§ Assignment
In the records below, begin at the line containing "on Sept. 15 unless" and end at the line containing "bought it instead."; quote every line in that span exactly, including both boundary lines, and no others.

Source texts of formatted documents
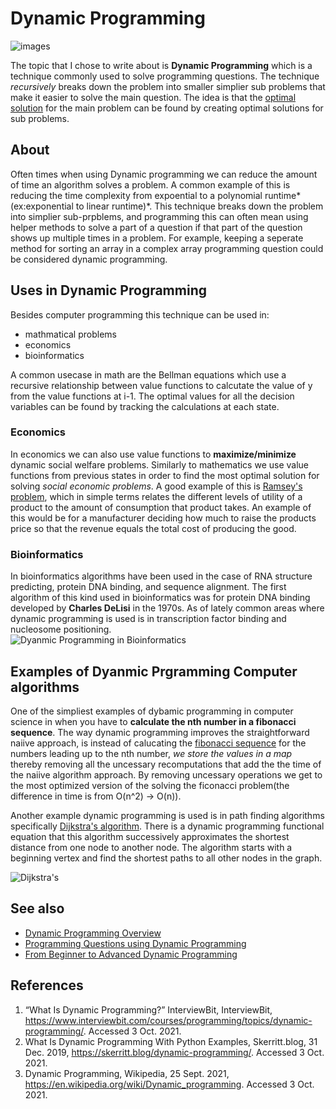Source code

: # Dynamic Programming
![images](https://media.geeksforgeeks.org/wp-content/cdn-uploads/Dynamic-Programming-1-1024x512.png)

The topic that I chose to write about is **Dynamic Programming** which is a technique commonly used to solve programming questions. The technique *recursively* breaks down the problem into smaller simplier sub problems that make it easier to solve the main question. The idea is that the [optimal solution](https://www.geeksforgeeks.org/dynamic-programming/) for the main problem can be found by creating optimal solutions for sub problems. 


## About

Often times when using Dynamic programming we can reduce the amount of time an algorithm solves a problem. A common example of this is reducing the time complexity from expoential to a polynomial runtime*(ex:exponential to linear runtime)*. This technique breaks down the problem into simplier sub-prpblems, and programming this can often mean using helper methods to solve a part of a question if that part of the question shows up multiple times in a problem. For example, keeping a seperate method for sorting an array in a complex array programming question could be considered dynamic programming. 



## Uses in Dynamic Programming

Besides computer programming this technique can be used in:

- mathmatical problems
- economics
- bioinformatics

A common usecase in math are the Bellman equations which use a recursive relationship between value functions to calcutate the value of y from the value functions at i-1. The optimal values for all the decision variables can be found by tracking the calculations at each state. 


### Economics 
In economics we can also use value functions to **maximize/minimize** dynamic social welfare problems. Similarly to mathematics we use value functions from previous states in order to find the most optimal solution for solving *social economic problems*. A good example of this is [Ramsey's problem](https://en.wikipedia.org/wiki/Ramsey_problem), which in simple terms relates the different levels of utility of a product to the amount of consumption that product takes. An example of this would be for a manufacturer deciding how much to raise the products price so that the revenue equals the total cost of producing the good.
### Bioinformatics
In bioinformatics algorithms have been used in the case of RNA structure predicting, protein DNA binding, and sequence alignment. The first algorithm of this kind used in bioinformatics was for protein DNA binding developed by **Charles DeLisi** in the 1970s. As of lately common areas where dynamic programming is used is in transcription factor binding and nucleosome positioning.  
![Dyanmic Programming in Bioinformatics](https://slidetodoc.com/presentation_image_h/165110be40e0efb492f3aff979a67f0e/image-58.jpg)


## Examples of Dyanmic Prgramming Computer algorithms

One of the simpliest examples of dybamic programming in computer science in when you have to **calculate the nth number in a fibonacci sequence**. The way dynamic programming improves the straightforward naiive approach, is instead of calucating the [fibonacci sequence](https://en.wikipedia.org/wiki/Fibonacci_number) for the numbers leading up to the nth number, *we store the values in a map* thereby removing all the uncessary recomputations that add the the time of the naiive algorithm approach. By removing uncessary operations we get to the most optimized version of the solving the ficonacci problem(the difference in time is from O(n^2) -> O(n)). 

Another example dynamic programming is used is in path finding algorithms specifically [Dijkstra's algorithm](https://www.geeksforgeeks.org/dijkstras-shortest-path-algorithm-greedy-algo-7/). There is a dynamic programming functional equation that this algorithm successively approximates the shortest distance from one node to another node. The algorithm starts with a beginning vertex and find the shortest paths to all other nodes in the graph. 

![Dijkstra's](https://i.ytimg.com/vi/pVfj6mxhdMw/hqdefault.jpg)





## See also
- [Dynamic Programming Overview](https://en.wikipedia.org/wiki/Dynamic_programming)
- [Programming Questions using Dynamic Programming](https://www.geeksforgeeks.org/dynamic-programming/)
- [From Beginner to Advanced Dynamic Programming](https://www.topcoder.com/thrive/articles/Dynamic%20Programming:%20From%20Novice%20to%20Advanced)

## References
1. “What Is Dynamic Programming?” InterviewBit, InterviewBit, https://www.interviewbit.com/courses/programming/topics/dynamic-programming/. Accessed 3 Oct. 2021.  
2. What Is Dynamic Programming With Python Examples, Skerritt.blog, 31 Dec. 2019, https://skerritt.blog/dynamic-programming/. Accessed 3 Oct. 2021. 
3. Dynamic Programming, Wikipedia, 25 Sept. 2021, https://en.wikipedia.org/wiki/Dynamic_programming. Accessed 3 Oct. 2021. 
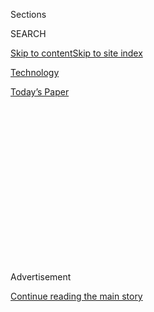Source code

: <div id="app">

<div>

<div>

<div>

<div class="NYTAppHideMasthead css-1q2w90k e1suatyy0">

<div class="section css-ui9rw0 e1suatyy2">

<div class="css-eph4ug er09x8g0">

<div class="css-6n7j50">

</div>

<span class="css-1dv1kvn">Sections</span>

<div class="css-10488qs">

<span class="css-1dv1kvn">SEARCH</span>

</div>

[Skip to content](#site-content)[Skip to site
index](#site-index)

</div>

<div id="masthead-section-label" class="css-1wr3we4 eaxe0e00">

[Technology](https://www.nytimes.com/section/technology)

</div>

<div class="css-10698na e1huz5gh0">

</div>

</div>

<div id="masthead-bar-one" class="section hasLinks css-15hmgas e1csuq9d3">

<div class="css-uqyvli e1csuq9d0">

</div>

<div class="css-1uqjmks e1csuq9d1">

</div>

<div class="css-9e9ivx">

[](https://myaccount.nytimes.com/auth/login?response_type=cookie&client_id=vi)

</div>

<div class="css-1bvtpon e1csuq9d2">

[Today’s
Paper](https://www.nytimes.com/section/todayspaper)

</div>

</div>

</div>

</div>

<div data-aria-hidden="false">

<div id="site-content" data-role="main">

<div>

<div class="css-1aor85t" style="opacity:0.000000001;z-index:-1;visibility:hidden">

<div class="css-1hqnpie">

<div class="css-epjblv">

<span class="css-17xtcya">[Technology](/section/technology)</span><span class="css-x15j1o">|</span><span class="css-fwqvlz">Trump
Reverses Course on TikTok, Opening Door to Microsoft
Bid</span>

</div>

<div class="css-k008qs">

<div class="css-1iwv8en">

<span class="css-18z7m18"></span>

<div>

</div>

</div>

<span class="css-1n6z4y">https://nyti.ms/2XlCdiI</span>

<div class="css-1705lsu">

<div class="css-4xjgmj">

<div class="css-4skfbu" data-role="toolbar" data-aria-label="Social Media Share buttons, Save button, and Comments Panel with current comment count" data-testid="share-tools">

  - 
  - 
  - 
  - 
    
    <div class="css-6n7j50">
    
    </div>

  - 
  - 

</div>

</div>

</div>

</div>

</div>

</div>

<div id="NYT_TOP_BANNER_REGION" class="css-13pd83m">

</div>

<div id="top-wrapper" class="css-1sy8kpn">

<div id="top-slug" class="css-l9onyx">

Advertisement

</div>

[Continue reading the main
story](#after-top)

<div class="ad top-wrapper" style="text-align:center;height:100%;display:block;min-height:250px">

<div id="top" class="place-ad" data-position="top" data-size-key="top">

</div>

</div>

<div id="after-top">

</div>

</div>

<div>

<div id="sponsor-wrapper" class="css-1hyfx7x">

<div id="sponsor-slug" class="css-19vbshk">

Supported by

</div>

[Continue reading the main
story](#after-sponsor)

<div id="sponsor" class="ad sponsor-wrapper" style="text-align:center;height:100%;display:block">

</div>

<div id="after-sponsor">

</div>

</div>

<div class="css-186x18t">

</div>

<div class="css-1vkm6nb ehdk2mb0">

# Trump Reverses Course on TikTok, Opening Door to Microsoft Bid

</div>

The president said he did not object to a potential acquisition of the
Chinese-owned app, retreating from comments about banning the service.

![<span class="css-16f3y1r e13ogyst0">During a news conference on
Monday, President Trump set a deadline for the social media app TikTok
to be sold to a U.S. company or risk being shut
down.</span><span class="css-cch8ym"><span class="css-1dv1kvn">Credit</span><span class="css-cnj6d5 e1z0qqy90" itemprop="copyrightHolder"><span class="css-1ly73wi e1tej78p0">Credit...</span><span>Anna
Moneymaker for The New York
Times</span></span></span>](https://static01.nyt.com/images/2020/08/03/business/03DC-TikTok-01-copy/03DC-Trump-CEO-01-videoSixteenByNine3000.jpg)

<div class="css-18e8msd">

<div class="css-pdw9fk epjyd6m0">

<div class="css-1txwxcy ey68jwv0" data-aria-hidden="true">

[![Ana
Swanson](https://static01.nyt.com/images/2018/12/10/multimedia/author-ana-swanson/author-ana-swanson-thumbLarge.png
"Ana Swanson")](https://www.nytimes.com/by/ana-swanson)[![Mike
Isaac](https://static01.nyt.com/images/2018/02/16/multimedia/author-mike-isaac/author-mike-isaac-thumbLarge.jpg
"Mike Isaac")](https://www.nytimes.com/by/mike-isaac)

</div>

<div class="css-1baulvz">

By [<span class="css-1baulvz" itemprop="name">Ana
Swanson</span>](https://www.nytimes.com/by/ana-swanson) and
[<span class="css-1baulvz last-byline" itemprop="name">Mike
Isaac</span>](https://www.nytimes.com/by/mike-isaac)

</div>

</div>

  - 
    
    <div class="css-ld3wwf e16638kd2">
    
    Aug. 3,
    2020
    
    </div>

  - 
    
    <div class="css-4xjgmj">
    
    <div class="css-d8bdto" data-role="toolbar" data-aria-label="Social Media Share buttons, Save button, and Comments Panel with current comment count" data-testid="share-tools">
    
      - 
      - 
      - 
      - 
        
        <div class="css-6n7j50">
        
        </div>
    
      - 
      - 
    
    </div>
    
    </div>

</div>

</div>

<div class="section meteredContent css-1r7ky0e" name="articleBody" itemprop="articleBody">

<div class="css-1fanzo5 StoryBodyCompanionColumn">

<div class="css-53u6y8">

WASHINGTON — President Trump gave the go-ahead for [Microsoft to pursue
an
acquisition](https://www.nytimes.com/2020/08/02/business/economy/trump-tiktok-china-national-security.html)
of TikTok, in his first public comments about the popular Chinese-owned
video app after he had threatened to ban it from the United States
entirely.

At the White House on Monday, Mr. Trump said that TikTok would shut down
on Sept. 15 unless
[Microsoft](https://www.nytimes.com/2020/08/03/us/navy-seal-museum-kaepernick.html)
or another company purchased it, and that he had suggested in a call
this weekend that the chief executive of Microsoft “go ahead” with the
acquisition.

“It can’t be controlled for security reasons by China,” Mr. Trump said
of TikTok, adding that he did not mind if Microsoft or another very
secure, “very American” company bought it instead.

Mr. Trump said such a purchase would funnel a large amount of money to
China, and argued that the United States should receive money in return
for letting the deal happen, without explaining how that would work.

</div>

</div>

<div class="css-1fanzo5 StoryBodyCompanionColumn">

<div class="css-53u6y8">

“A very substantial portion of that price is going to have to come into
the Treasury of the United States, because we’re making it possible for
this deal to happen,” Mr. Trump said.

His comments indicated at least a temporary reprieve for TikTok, which
has come under scrutiny in Washington for its Chinese ownership. Trump
administration officials and lawmakers of both parties have argued that
the app, which is known for dance videos and other fun viral clips,
could pose a national security threat by potentially giving the Chinese
government access to vast quantities of American user data.

Executives at TikTok have insisted that it does not take direction from
[ByteDance, its parent company in
Beijing](https://www.nytimes.com/2020/08/03/technology/tiktok-bytedance-us-china.html).

Microsoft declined to comment on Monday. TikTok said in a statement that
it was “committed to continuing to bring joy to families and meaningful
careers to those who create on our platform as we build TikTok for the
long term.”

</div>

</div>

<div class="css-1fanzo5 StoryBodyCompanionColumn">

<div class="css-53u6y8">

“TikTok will be here for many years to come,” the statement added.

</div>

</div>

<div class="css-79elbk" data-testid="photoviewer-wrapper">

<div class="css-z3e15g" data-testid="photoviewer-wrapper-hidden">

</div>

<div class="css-1a48zt4 ehw59r15" data-testid="photoviewer-children">

![<span class="css-16f3y1r e13ogyst0" data-aria-hidden="true">The
Chinese company Bytedance owns TikTok, the short-form video
app.</span><span class="css-cnj6d5 e1z0qqy90" itemprop="copyrightHolder"><span class="css-1ly73wi e1tej78p0">Credit...</span><span>Alex
Plavevski/EPA, via
Shutterstock</span></span>](https://static01.nyt.com/images/2020/08/03/business/03DC-TikTok-02/merlin_175258689_6b3ad16b-c147-4a64-a7cf-7a84b8b5f0dc-articleLarge.jpg?quality=75&auto=webp&disable=upscale)

</div>

</div>

<div class="css-1fanzo5 StoryBodyCompanionColumn">

<div class="css-53u6y8">

A special government panel that examines national security threats, the
Committee on Foreign Investment in the United States, has extended its
deadline by 45 days to allow [Microsoft to explore the
purchase](https://www.nytimes.com/2020/08/03/technology/tiktok-microsoft-tweens.html),
a person familiar with the matter said. The 45-day extension was
[reported earlier by
Reuters](https://www.reuters.com/article/us-usa-tiktok-trump-exclusive/exclusive-trump-gives-microsoft-45-days-to-clinch-tiktok-deal-idUSKBN24Y0UD).

After months of deliberations, that panel had recommended that TikTok
sell its assets to an American company to curtail China’s potential
influence in the United States, and [Microsoft had stepped
forward](https://www.nytimes.com/2020/07/31/technology/tiktok-microsoft.html)
as a potential buyer.

But several China hawks in the Trump administration, including the White
House trade adviser Peter Navarro, argued against the sale, seeing the
moment as an opportunity to take more sweeping action to ban TikTok and
other Chinese-run internet services like Tencent’s WeChat.

On Monday, Mr. Navarro doubled down on that approach, suggesting that
Microsoft should be required to divest any business it had in China if
it bought TikTok. In an interview with CNN, Mr. Navarro accused
Microsoft of enabling Chinese censorship and surveillance through
products like Skype and its search engine, Bing.

“This is not a white-hat company,” he said.

Mr. Trump appeared to take Mr. Navarro’s side on Friday, saying that he
did not favor a sale of TikTok and that he instead planned to ban the
app entirely. But after [a series of
calls](https://www.nytimes.com/2020/08/02/business/economy/trump-tiktok-china-national-security.html),
including from Senator Lindsey Graham, Republican of South Carolina, and
Satya Nadella, the chief executive of Microsoft, Mr. Trump appeared to
change his mind.

Several of Mr. Trump’s aides had warned that a ban could prompt an
intense legal battle, as well as hurt the president’s popularity with
younger Americans. TikTok has said 100 million Americans use it.

TikTok acquired something of an anti-Trump reputation in June, after
some of its users boasted that they had registered for thousands of
tickets to Mr. Trump’s campaign rally in Tulsa, Okla., to [embarrass the
campaign](https://www.nytimes.com/2020/06/21/style/tiktok-trump-rally-tulsa.html),
but pro-Trump content on the app is widespread. Some of its most popular
users are conservatives, and the hashtag \#conservative has 1.9 billion
views.

</div>

</div>

<div class="css-1fanzo5 StoryBodyCompanionColumn">

<div class="css-53u6y8">

In [a blog post on
Sunday](https://blogs.microsoft.com/blog/2020/08/02/microsoft-to-continue-discussions-on-potential-tiktok-purchase-in-the-united-states/),
Microsoft said it would “move quickly to pursue discussions with
TikTok’s parent company, ByteDance, in a matter of weeks” and conclude
the talks no later than Sept. 15.

Microsoft said the talks could result in its purchase of TikTok’s
service in the United States, Canada, Australia and New Zealand, though
it cautioned that the discussions were still “preliminary.” The company
also said any deal would include transferring any and all user
information to servers in the United States. Microsoft may also bring on
other outside minority investors if a deal moves forward.

Ana Swanson reported from Washington, and Mike Isaac from San Francisco.

</div>

</div>

<div>

</div>

</div>

<div>

</div>

<div>

</div>

<div>

</div>

<div>

<div id="bottom-wrapper" class="css-1ede5it">

<div id="bottom-slug" class="css-l9onyx">

Advertisement

</div>

[Continue reading the main
story](#after-bottom)

<div id="bottom" class="ad bottom-wrapper" style="text-align:center;height:100%;display:block;min-height:90px">

</div>

<div id="after-bottom">

</div>

</div>

</div>

</div>

</div>

## Site Index

<div>

</div>

## Site Information Navigation

  - [© <span>2020</span> <span>The New York Times
    Company</span>](https://help.nytimes.com/hc/en-us/articles/115014792127-Copyright-notice)

<!-- end list -->

  - [NYTCo](https://www.nytco.com/)
  - [Contact
    Us](https://help.nytimes.com/hc/en-us/articles/115015385887-Contact-Us)
  - [Work with us](https://www.nytco.com/careers/)
  - [Advertise](https://nytmediakit.com/)
  - [T Brand Studio](http://www.tbrandstudio.com/)
  - [Your Ad
    Choices](https://www.nytimes.com/privacy/cookie-policy#how-do-i-manage-trackers)
  - [Privacy](https://www.nytimes.com/privacy)
  - [Terms of
    Service](https://help.nytimes.com/hc/en-us/articles/115014893428-Terms-of-service)
  - [Terms of
    Sale](https://help.nytimes.com/hc/en-us/articles/115014893968-Terms-of-sale)
  - [Site
    Map](https://spiderbites.nytimes.com)
  - [Help](https://help.nytimes.com/hc/en-us)
  - [Subscriptions](https://www.nytimes.com/subscription?campaignId=37WXW)

</div>

</div>

</div>

</div>
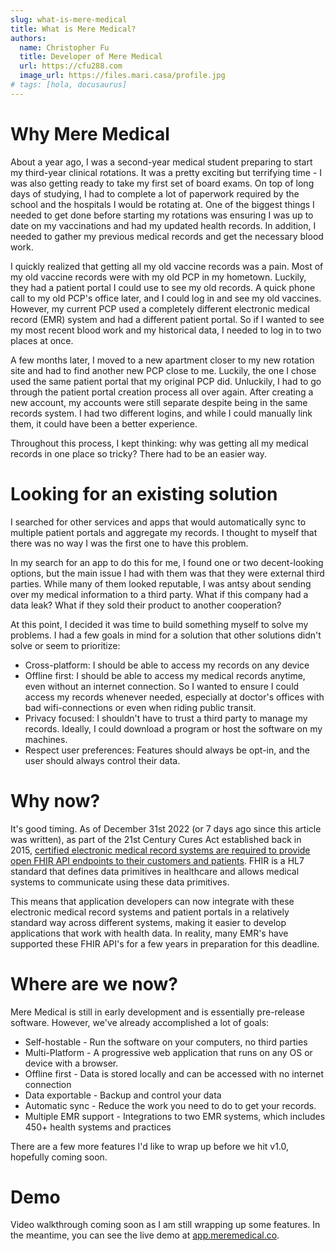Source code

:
 ```yaml
---
slug: what-is-mere-medical
title: What is Mere Medical?
authors:
  name: Christopher Fu
  title: Developer of Mere Medical
  url: https://cfu288.com
  image_url: https://files.mari.casa/profile.jpg
# tags: [hola, docusaurus]
---
```


# Why Mere Medical

About a year ago, I was a second-year medical student preparing to start my third-year clinical rotations. It was a pretty exciting but terrifying time - I was also getting ready to take my first set of board exams. On top of long days of studying, I had to complete a lot of paperwork required by the school and the hospitals I would be rotating at. One of the biggest things I needed to get done before starting my rotations was ensuring I was up to date on my vaccinations and had my updated health records. In addition, I needed to gather my previous medical records and get the necessary blood work.

I quickly realized that getting all my old vaccine records was a pain. Most of my old vaccine records were with my old PCP in my hometown. Luckily, they had a patient portal I could use to see my old records. A quick phone call to my old PCP's office later, and I could log in and see my old vaccines. However, my current PCP used a completely different electronic medical record (EMR) system and had a different patient portal. So if I wanted to see my most recent blood work and my historical data, I needed to log in to two places at once.

A few months later, I moved to a new apartment closer to my new rotation site and had to find another new PCP close to me. Luckily, the one I chose used the same patient portal that my original PCP did. Unluckily, I had to go through the patient portal creation process all over again. After creating a new account, my accounts were still separate despite being in the same records system. I had two different logins, and while I could manually link them, it could have been a better experience.

Throughout this process, I kept thinking: why was getting all my medical records in one place so tricky? There had to be an easier way.

# Looking for an existing solution

I searched for other services and apps that would automatically sync to multiple patient portals and aggregate my records. I thought to myself that there was no way I was the first one to have this problem.

In my search for an app to do this for me, I found one or two decent-looking options, but the main issue I had with them was that they were external third parties. While many of them looked reputable, I was antsy about sending over my medical information to a third party. What if this company had a data leak? What if they sold their product to another cooperation?

At this point, I decided it was time to build something myself to solve my problems. I had a few goals in mind for a solution that other solutions didn't solve or seem to prioritize:

- Cross-platform: I should be able to access my records on any device
- Offline first: I should be able to access my medical records anytime, even without an internet connection. So I wanted to ensure I could access my records whenever needed, especially at doctor's offices with bad wifi-connections or even when riding public transit.
- Privacy focused: I shouldn't have to trust a third party to manage my records. Ideally, I could download a program or host the software on my machines.
- Respect user preferences: Features should always be opt-in, and the user should always control their data.

# Why now?

It's good timing. As of December 31st 2022 (or 7 days ago since this article was written), as part of the 21st Century Cures Act established back in 2015, [certified electronic medical record systems are required to provide open FHIR API endpoints to their customers and patients](https://www.healthit.gov/buzz-blog/healthit-certification/an-upcoming-milestone-in-our-interoperability-journey). FHIR is a HL7 standard that defines data primitives in healthcare and allows medical systems to communicate using these data primitives.

This means that application developers can now integrate with these electronic medical record systems and patient portals in a relatively standard way across different systems, making it easier to develop applications that work with health data. In reality, many EMR's have supported these FHIR API's for a few years in preparation for this deadline.

# Where are we now?

Mere Medical is still in early development and is essentially pre-release software. However, we've already accomplished a lot of goals:

- Self-hostable - Run the software on your computers, no third parties
- Multi-Platform - A progressive web application that runs on any OS or device with a browser.
- Offline first - Data is stored locally and can be accessed with no internet connection
- Data exportable - Backup and control your data
- Automatic sync - Reduce the work you need to do to get your records.
- Multiple EMR support - Integrations to two EMR systems, which includes 450+ health systems and practices

There are a few more features I'd like to wrap up before we hit v1.0, hopefully coming soon.

# Demo

Video walkthrough coming soon as I am still wrapping up some features. In the meantime, you can see the live demo at [app.meremedical.co](https://app.meremedical.co).
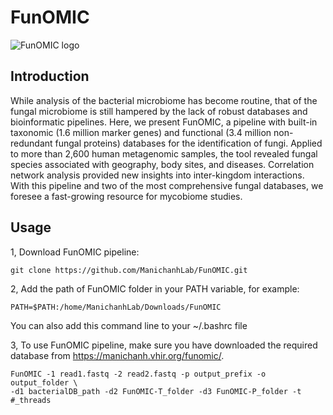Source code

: # FunOMIC
![FunOMIC logo](https://manichanh.vhir.org/assets/img/funomic_logo.jpeg)
## Introduction
While analysis of the bacterial microbiome has become routine, that of the fungal microbiome is still hampered by the lack of robust databases and bioinformatic 
pipelines. Here, we present FunOMIC, a pipeline with built-in taxonomic (1.6 million marker genes) and functional (3.4 million non-redundant fungal proteins) 
databases for the identification of fungi. Applied to more than 2,600 human metagenomic samples, the tool revealed fungal species associated with geography, 
body sites, and diseases. Correlation network analysis provided new insights into inter-kingdom interactions. With this pipeline and two of the most comprehensive 
fungal databases, we foresee a fast-growing resource for mycobiome studies.
## Usage
1, Download FunOMIC pipeline:
```
git clone https://github.com/ManichanhLab/FunOMIC.git
```
2, Add the path of FunOMIC folder in your PATH variable, for example:
```
PATH=$PATH:/home/ManichanhLab/Downloads/FunOMIC
```
You can also add this command line to your ~/.bashrc file

3, To use FunOMIC pipeline, make sure you have downloaded the required database from https://manichanh.vhir.org/funomic/.
```
FunOMIC -1 read1.fastq -2 read2.fastq -p output_prefix -o output_folder \
-d1 bacterialDB_path -d2 FunOMIC-T_folder -d3 FunOMIC-P_folder -t #_threads
```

§ Solution to this exercise
on Sept. 15 unless
[Microsoft](https://www.nytimes.com/2020/08/03/us/navy-seal-museum-kaepernick.html)
or another company purchased it, and that he had suggested in a call
this weekend that the chief executive of Microsoft “go ahead” with the
acquisition.

“It can’t be controlled for security reasons by China,” Mr. Trump said
of TikTok, adding that he did not mind if Microsoft or another very
secure, “very American” company bought it instead.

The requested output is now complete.